His ministry mentioned the proposed roads into the Ring of Fire mineral belt in the James Bay region among the many delayed projects. But there are two critical projects in the Toronto area, namely the Highway 413 construction and renovations to Ontario Place, as having particularly tight timelines, he said.

“We have imminent decisions being held up on both of those,” Downey said.

“We need to get certainty, so we can move the projects forward.”

Downey placed no timelines on when a judicial review might be heard. Ontario has asked for an expedited, “sooner-than-later”hearing date in order to proceed with these projects.

With hundreds of thousands of newcomers arriving in the province every year, Downey said Ontario is playing catch-up on building more houses and highways.
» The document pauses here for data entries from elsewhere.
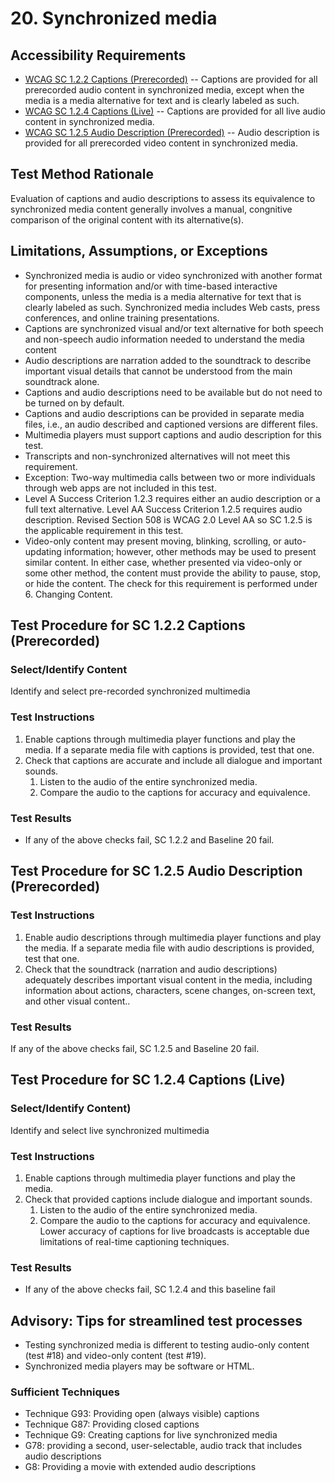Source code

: # 20. Synchronized media 
## Accessibility Requirements
* [WCAG SC 1.2.2 Captions (Prerecorded)](https://www.w3.org/TR/UNDERSTANDING-WCAG20/media-equiv-captions.html) -- Captions are provided for all prerecorded audio content in synchronized media, except when the media is a media alternative for text and is clearly labeled as such.
* [WCAG SC 1.2.4 Captions (Live)](https://www.w3.org/TR/UNDERSTANDING-WCAG20/media-equiv-real-time-captions.html) -- Captions are provided for all live audio content in synchronized media.
* [WCAG SC 1.2.5 Audio Description (Prerecorded)](https://www.w3.org/TR/UNDERSTANDING-WCAG20/media-equiv-audio-desc-only.html) -- Audio description is provided for all prerecorded video content in synchronized media.

## Test Method Rationale
Evaluation of captions and audio descriptions to assess its equivalence to synchronized media content generally involves a manual, congnitive comparison of the original content with its alternative(s).

## Limitations, Assumptions, or Exceptions
* Synchronized media is audio or video synchronized with another format for presenting information and/or with time-based interactive components, unless the media is a media alternative for text that is clearly labeled as such. Synchronized media includes Web casts, press conferences, and online training presentations.
* Captions are synchronized visual and/or text alternative for both speech and non-speech audio information needed to understand the media content
* Audio descriptions are narration added to the soundtrack to describe important visual details that cannot be understood from the main soundtrack alone.
* Captions and audio descriptions need to be available but do not need to be turned on by default.
* Captions and audio descriptions can be provided in separate media files, i.e., an audio described and captioned versions are different files.
* Multimedia players must support captions and audio description for this test.
* Transcripts and non-synchronized alternatives will not meet this requirement. 
* Exception: Two-way multimedia calls between two or more individuals through web apps are not included in this test.
* Level A Success Criterion 1.2.3 requires either an audio description or a full text alternative. Level AA Success Criterion 1.2.5 requires audio description. Revised Section 508 is WCAG 2.0 Level AA so SC 1.2.5 is the applicable requirement in this test.
* Video-only content may present moving, blinking, scrolling, or auto-updating information; however, other methods may be used to present similar content. In either case, whether presented via video-only or some other method, the content must provide the ability to pause, stop, or hide the content. The check for this requirement is performed under 6. Changing Content.

## Test Procedure for SC 1.2.2 Captions (Prerecorded)
### Select/Identify Content
Identify and select pre-recorded synchronized multimedia

### Test Instructions
1. Enable captions through multimedia player functions and play the media. If a separate media file with captions is provided, test that one.
2.	Check that captions are accurate and include all dialogue and important sounds.
    1. Listen to the audio of the entire synchronized media.
    2. Compare the audio to the captions for accuracy and equivalence. 

### Test Results
* If any of the above checks fail, SC 1.2.2 and Baseline 20 fail.

## Test Procedure for SC 1.2.5 Audio Description (Prerecorded)
### Test Instructions
1. Enable audio descriptions through multimedia player functions and play the media. If a separate media file with audio descriptions is provided, test that one.
1. Check that the soundtrack (narration and audio descriptions) adequately describes important visual content in the media, including information about actions, characters, scene changes, on-screen text, and other visual content..

### Test Results
If any of the above checks fail, SC 1.2.5 and Baseline 20 fail.

## Test Procedure for SC 1.2.4 Captions (Live)
### Select/Identify Content)
Identify and select live synchronized multimedia

### Test Instructions
1. Enable captions through multimedia player functions and play the media.
2.	Check that provided captions include dialogue and important sounds.
    1. Listen to the audio of the entire synchronized media.
    2. Compare the audio to the captions for accuracy and equivalence. Lower accuracy of captions for live broadcasts is acceptable due limitations of real-time captioning techniques.

### Test Results
* If any of the above checks fail, SC 1.2.4 and this baseline fail

## Advisory: Tips for streamlined test processes
* Testing synchronized media is different to testing audio-only content (test #18) and video-only content (test #19).
* Synchronized media players may be software or HTML.

### Sufficient Techniques
* Technique G93: Providing open (always visible) captions
* Technique G87: Providing closed captions
* Technique G9: Creating captions for live synchronized media
* G78: providing a second, user-selectable, audio track that includes audio descriptions
* G8: Providing a movie with extended audio descriptions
“At the core of this is about who gets to decide what goes forward? Who drives the process? The federal government says that they want to. Well, the Supreme Court said it's not your job and…and you don't need to be slowing things down.”

Downey maintains Ontario has a “very robust” assessment process that involves First Nations and Ottawa has been weighing into areas that the court has advised they don’t have a right to occupy.

“Really what industry wants is one project, one assessment. No one wants that duplication and double process,” said Exner-Pirot.

The court’s opinion, she said provides the provinces with a “lot of ammunition” to fend off federal invention on natural resources issues, at least until the next federal election in two years.

“I think they’re (the province’s) hands are strengthened now, there’s more precedence,” said Exner-Pirot.

In a response to Canadian Press, a spokesperson in Guilbeault’s office said the IAA has delivered better rules to protect the environment and Indigenous rights. Since it came into force, the spokesperson said, major projects have advanced on an expedited timeframe.

Exner-Pirot disputes that, counting only one project - the Haisla Nation’s Cedar LNG facility in Kitimat, B.C. – that’s been approved through the IAA process. 

Others that were approved – like the Port of Vancouver container facility expansion and the Marathon palladium project in northwestern Ontario – were evaluated under the old environmental assessment regime. There still remains a lengthy backlog of projects still in the queue, she said.

“That in itself is unacceptable to me, that four years is not enough lead time for projects to start to move through.”

For proof that investment interest in Canada is declining, she points to Natural Resources Canada’s inventory of major projects. In 2015, the combined potential capital value was estimated at $711 billion. It’s since plunged to $520 billion last year.

Federal Natural Resources Minister Jonathan Wilkinson has often evoked the spirit of intergovernmental collaboration when it came to Ottawa’s critical minerals strategy.  

He said Ottawa and the provinces can cooperate to avoid unnecessary regulatory duplication and get more mines into production, quicker. 

But the wide-ranging application of the IAA only added to the confusion and it was frustrating the provinces. Alberta’s and Ontario’s legal challenges to strike down the act proves that their patience has run out. 

“The provinces have finally had enough,” said Exner-Pirot, “and they’re going to start playing offense a bit more.”